[Assignment]: The answer must consist of each line below that holds the word "down", copied as it stands.

[Provided data]:

- - -

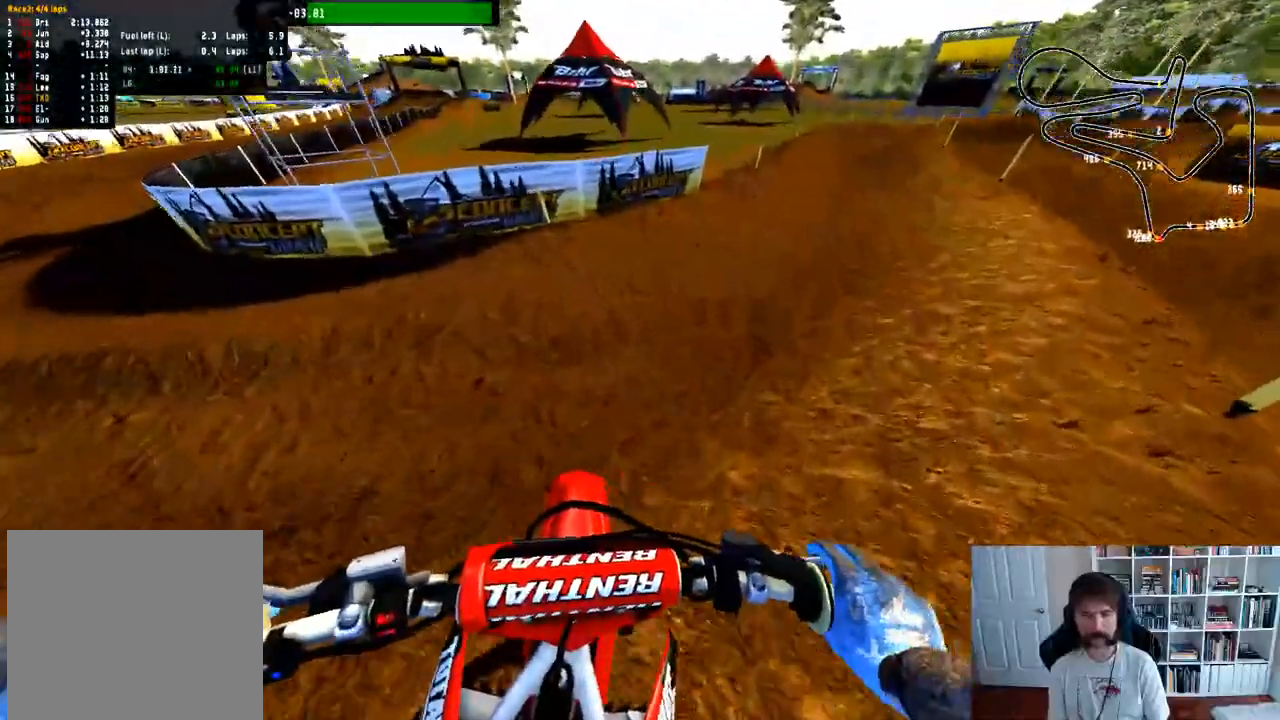
{"buttons": ["R2"], "left_stick": "center", "right_stick": "center", "events": [[17, "left_stick", "center"], [317, "B", "down"], [400, "B", "up"]]}
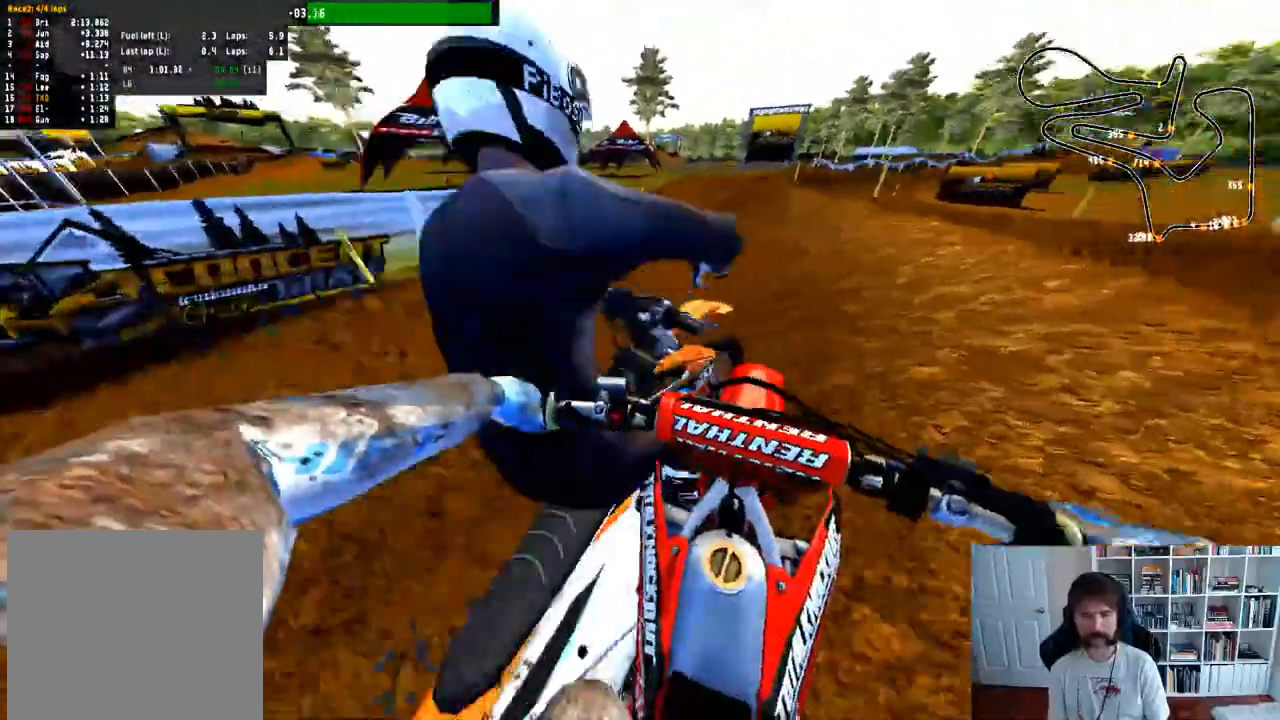
{"buttons": ["R2"], "left_stick": "center", "right_stick": "center", "events": [[133, "R2", "up"], [300, "R2", "down"]]}
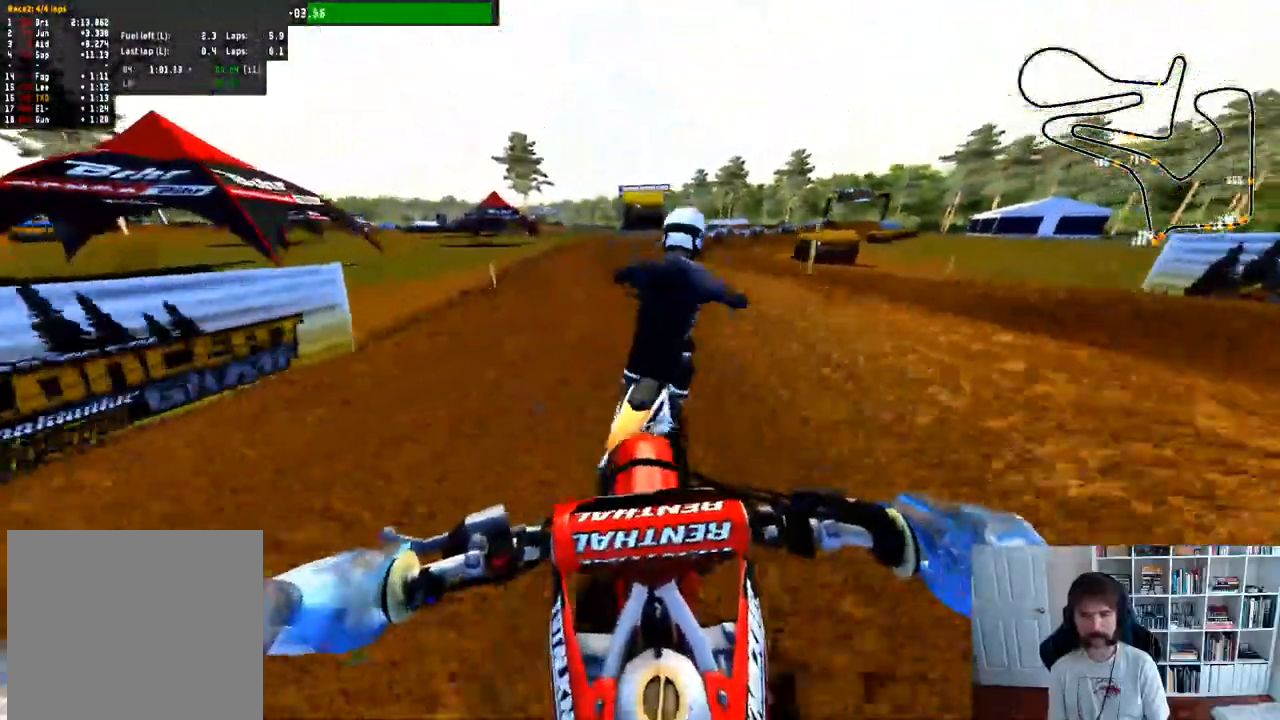
{"buttons": ["R2"], "left_stick": "center", "right_stick": "center", "events": [[67, "left_stick", "right"], [233, "left_stick", "center"]]}
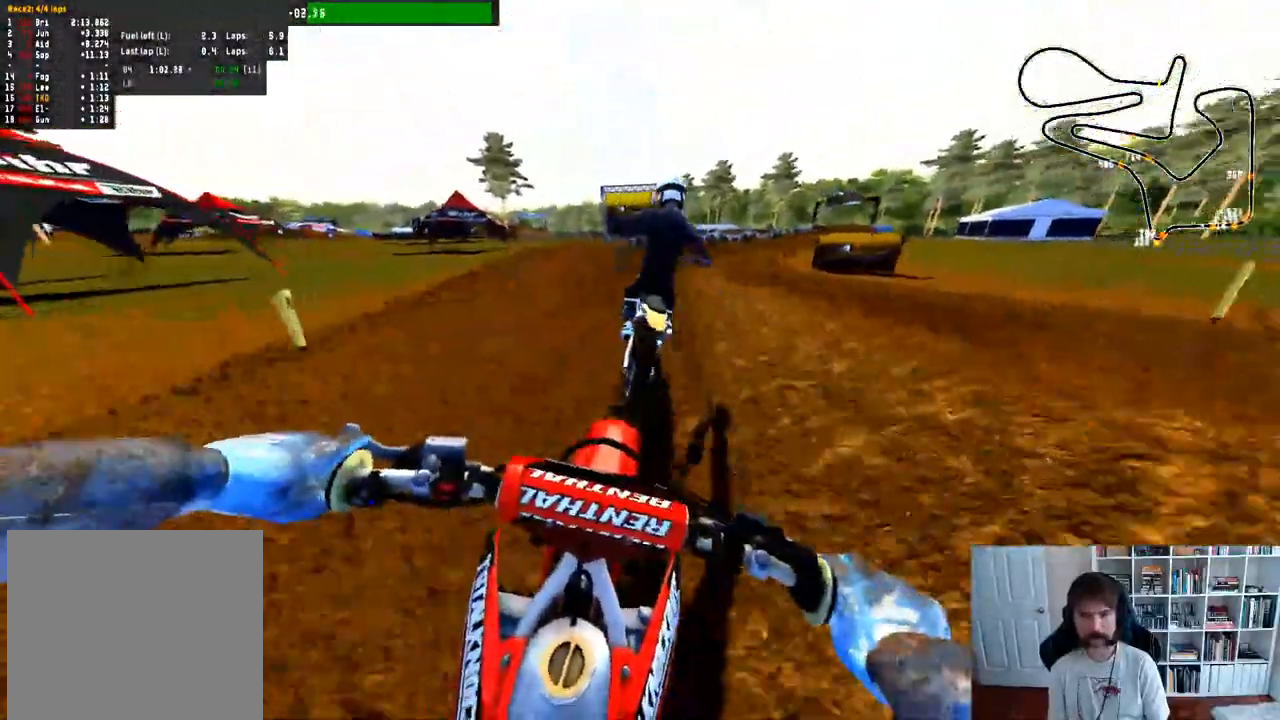
{"buttons": [], "left_stick": "center", "right_stick": "center", "events": [[17, "left_stick", "right"], [133, "left_stick", "center"], [450, "R2", "up"]]}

- - -

[The completed task]:
{"buttons": ["R2"], "left_stick": "center", "right_stick": "center", "events": [[17, "left_stick", "center"], [317, "B", "down"], [400, "B", "up"]]}
{"buttons": ["R2"], "left_stick": "center", "right_stick": "center", "events": [[133, "R2", "up"], [300, "R2", "down"]]}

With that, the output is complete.